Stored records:
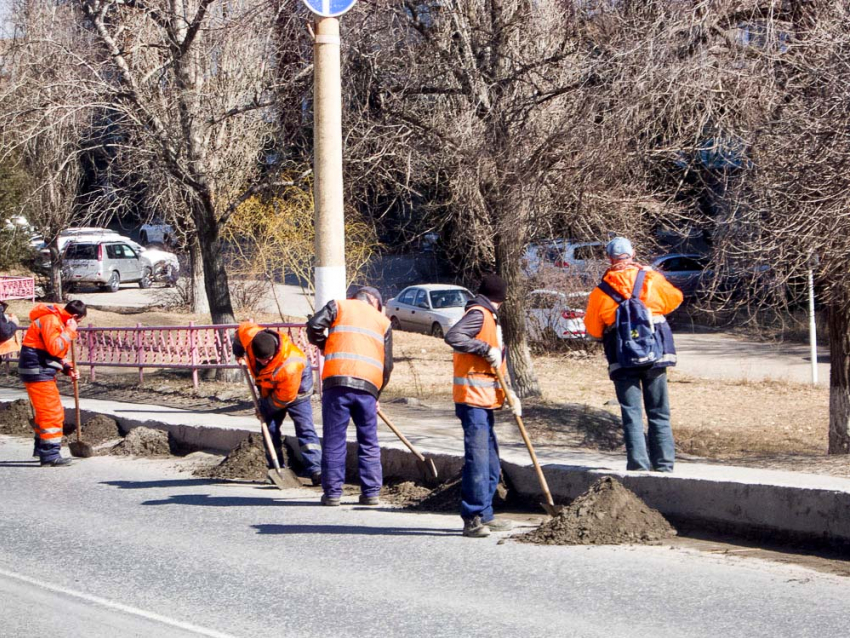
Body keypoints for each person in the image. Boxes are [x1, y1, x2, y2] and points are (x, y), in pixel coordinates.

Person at [584, 237, 683, 472]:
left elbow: (592, 329)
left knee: (631, 413)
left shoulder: (600, 292)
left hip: (622, 357)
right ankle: (664, 466)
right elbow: (675, 299)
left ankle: (638, 466)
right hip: (656, 352)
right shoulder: (652, 279)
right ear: (633, 254)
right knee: (659, 411)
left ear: (608, 259)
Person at [444, 274, 519, 538]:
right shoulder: (479, 313)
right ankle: (473, 517)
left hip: (484, 399)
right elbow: (454, 336)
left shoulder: (490, 317)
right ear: (502, 299)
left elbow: (496, 365)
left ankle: (485, 513)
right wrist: (483, 347)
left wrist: (510, 394)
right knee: (478, 458)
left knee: (489, 458)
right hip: (472, 398)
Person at [306, 286, 393, 507]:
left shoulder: (339, 306)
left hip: (337, 383)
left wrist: (325, 345)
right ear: (376, 303)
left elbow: (314, 326)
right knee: (369, 441)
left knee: (335, 440)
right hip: (368, 389)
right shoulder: (383, 322)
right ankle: (371, 493)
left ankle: (333, 493)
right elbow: (388, 365)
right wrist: (376, 395)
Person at [233, 321, 322, 485]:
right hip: (269, 385)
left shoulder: (290, 365)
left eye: (267, 360)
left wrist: (264, 408)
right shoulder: (250, 336)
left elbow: (284, 398)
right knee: (269, 427)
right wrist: (238, 352)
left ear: (274, 353)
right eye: (259, 359)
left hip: (297, 388)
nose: (262, 362)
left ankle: (316, 469)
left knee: (304, 426)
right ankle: (276, 467)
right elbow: (239, 332)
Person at [19, 300, 87, 467]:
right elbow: (55, 348)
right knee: (52, 412)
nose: (77, 325)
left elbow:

About this task => The entries above are to be repeated exactly, except for any pictures.

Response area =>
Body keypoints for each person in the image. Boxes are [x1, y1, x2, y2] and points are (x, y), in pixel coordinates.

Person at [584, 237, 683, 472]:
left elbow: (592, 329)
left knee: (631, 413)
left shoulder: (600, 292)
left hip: (622, 357)
right ankle: (664, 466)
right elbow: (675, 299)
left ankle: (638, 466)
right hip: (656, 352)
right shoulder: (652, 279)
right ear: (633, 254)
right knee: (659, 411)
left ear: (608, 259)
Person at [444, 274, 519, 538]:
right shoulder: (479, 313)
right ankle: (473, 517)
left hip: (484, 399)
right elbow: (454, 336)
left shoulder: (490, 317)
right ear: (502, 299)
left elbow: (496, 365)
left ankle: (485, 513)
right wrist: (483, 347)
left wrist: (510, 394)
right knee: (478, 458)
left knee: (489, 458)
right hip: (472, 398)
Person at [306, 286, 393, 507]:
left shoulder: (339, 306)
left hip: (337, 383)
left wrist: (325, 345)
right ear: (376, 303)
left elbow: (314, 326)
right knee: (369, 441)
left knee: (335, 440)
right hip: (368, 389)
right shoulder: (383, 322)
right ankle: (371, 493)
left ankle: (333, 493)
right elbow: (388, 365)
right wrist: (376, 395)
Person at [233, 321, 322, 485]:
right hip: (269, 385)
left shoulder: (290, 365)
left eye: (267, 360)
left wrist: (264, 408)
right shoulder: (250, 336)
left elbow: (284, 398)
right knee: (269, 427)
right wrist: (238, 352)
left ear: (274, 353)
right eye: (259, 359)
left hip: (297, 388)
nose: (262, 362)
left ankle: (316, 469)
left knee: (304, 426)
right ankle: (276, 467)
right elbow: (239, 332)
Person at [19, 300, 87, 467]:
right elbow: (55, 348)
right knee: (52, 412)
nose: (77, 325)
left elbow:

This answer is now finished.